I have a long list of injury problems, i shall give you a small history of my injury troubles.
I’ve had Major arthroscopic surgery on my right shoulder, which is my bowling arm, about 6 yrs ago for a SLAP tear repair.Recovery from that took me about 2 to 3 yrs after which i have had multiple injuries to my lower body.
I have pulled my back muscle while doing crunches in the gym , i have pulled my quadriceps twice and also my hamstring muscles , and all these tears have happened while i was doing intense sprints. Mainly towards the end of my training sessions. I fear that everytime i do an all out sprint , i may injure myself again.
I feel that i have decent upper body strength but very poor lower body strength and also very poor flexibility. Cardiovascular fitness is also decent but not great.

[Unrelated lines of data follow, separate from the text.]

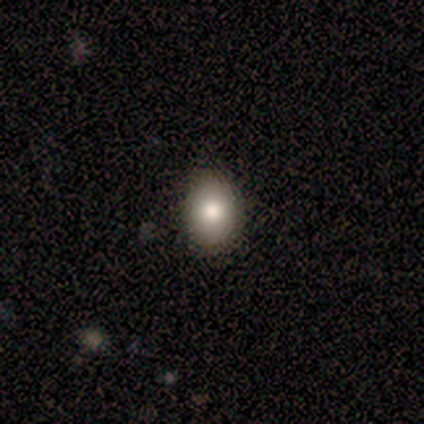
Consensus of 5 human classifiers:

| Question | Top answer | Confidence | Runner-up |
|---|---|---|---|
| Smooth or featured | smooth | 80% | featured or disk (20%) |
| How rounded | round | 50% | tied: in between (50%) |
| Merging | none | 80% | minor disturbance (20%) |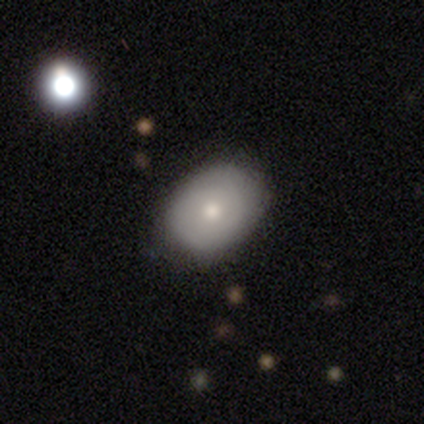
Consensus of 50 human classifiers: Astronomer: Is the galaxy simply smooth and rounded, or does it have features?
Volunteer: smooth — 80%.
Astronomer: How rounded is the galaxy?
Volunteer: in between — 75%.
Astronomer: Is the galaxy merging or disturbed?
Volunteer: none — 76%.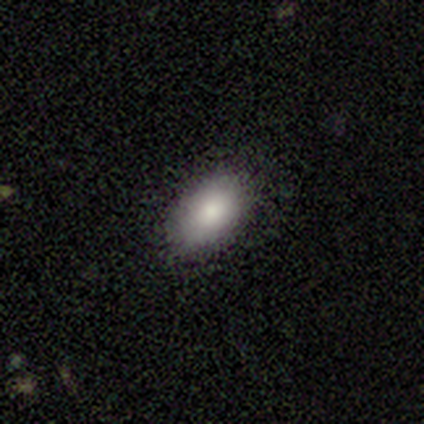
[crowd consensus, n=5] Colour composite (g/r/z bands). It shows a smooth galaxy with no disk features (100%) that is in between round and cigar-shaped (100%). Merging: none (100%).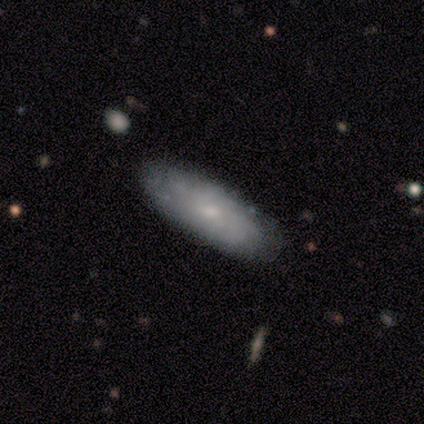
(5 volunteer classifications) Volunteers were most divided on "smooth or featured" (2-way tie): smooth: 40%, featured or disk: 40%, star or artifact: 20%; "how rounded" (2-way tie): in between: 50%, cigar-shaped: 50%, round: 0%. More confident: merging — none (75%).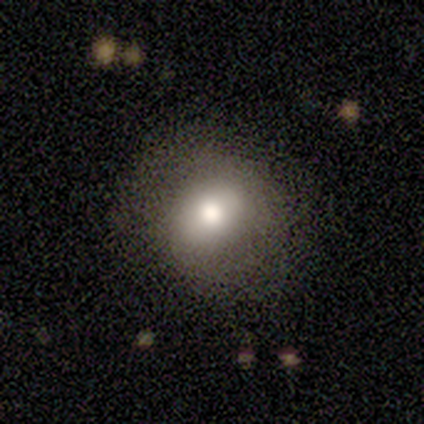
A smooth galaxy with no disk features (100%) that is round (80%).

Vote fractions:
- Smooth or featured? smooth: 100% / featured or disk: 0% / star or artifact: 0%
- How rounded? round: 80% / in between: 20% / cigar-shaped: 0%
- Merging? none: 60% / minor disturbance: 20% / major disturbance: 20% / merger: 0%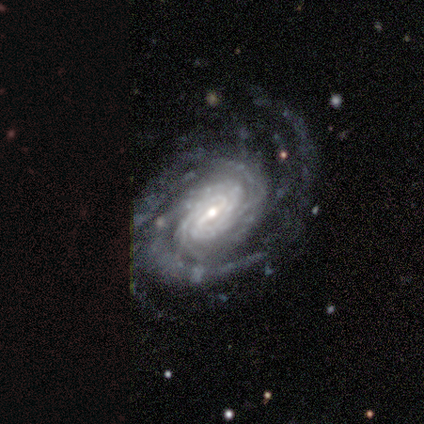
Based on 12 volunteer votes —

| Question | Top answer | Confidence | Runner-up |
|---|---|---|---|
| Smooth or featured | featured or disk | 92% | star or artifact (8%) |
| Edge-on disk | no | 100% | — |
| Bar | weak | 45% | strong (36%) |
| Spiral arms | yes | 100% | — |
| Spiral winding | tight | 73% | medium (18%) |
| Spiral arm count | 2 | 27% | tied: 3 (27%), can't tell (27%) |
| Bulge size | small | 64% | moderate (27%) |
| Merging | none | 82% | minor disturbance (9%) |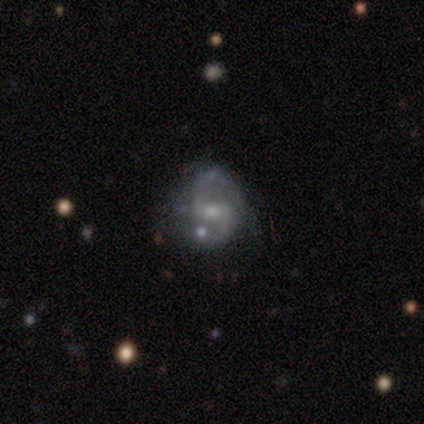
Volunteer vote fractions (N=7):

What sort of training plan would you suggest that i try from your website ? and also , do you have any other advice for me as i strongly feel that my fitness is the only thing holding me back from being an international level athlete.
Regards – A
Answer
In general, I believe increasing your relative strength will increase your durability. I don’t regularly work with team sport athletes, but feel this still applies.
From our stuff, I’d recommend you begin with the Bodyweight Foundation training plan (http://mtntactical.com/shop/bodyweight-foundation-training-plan/).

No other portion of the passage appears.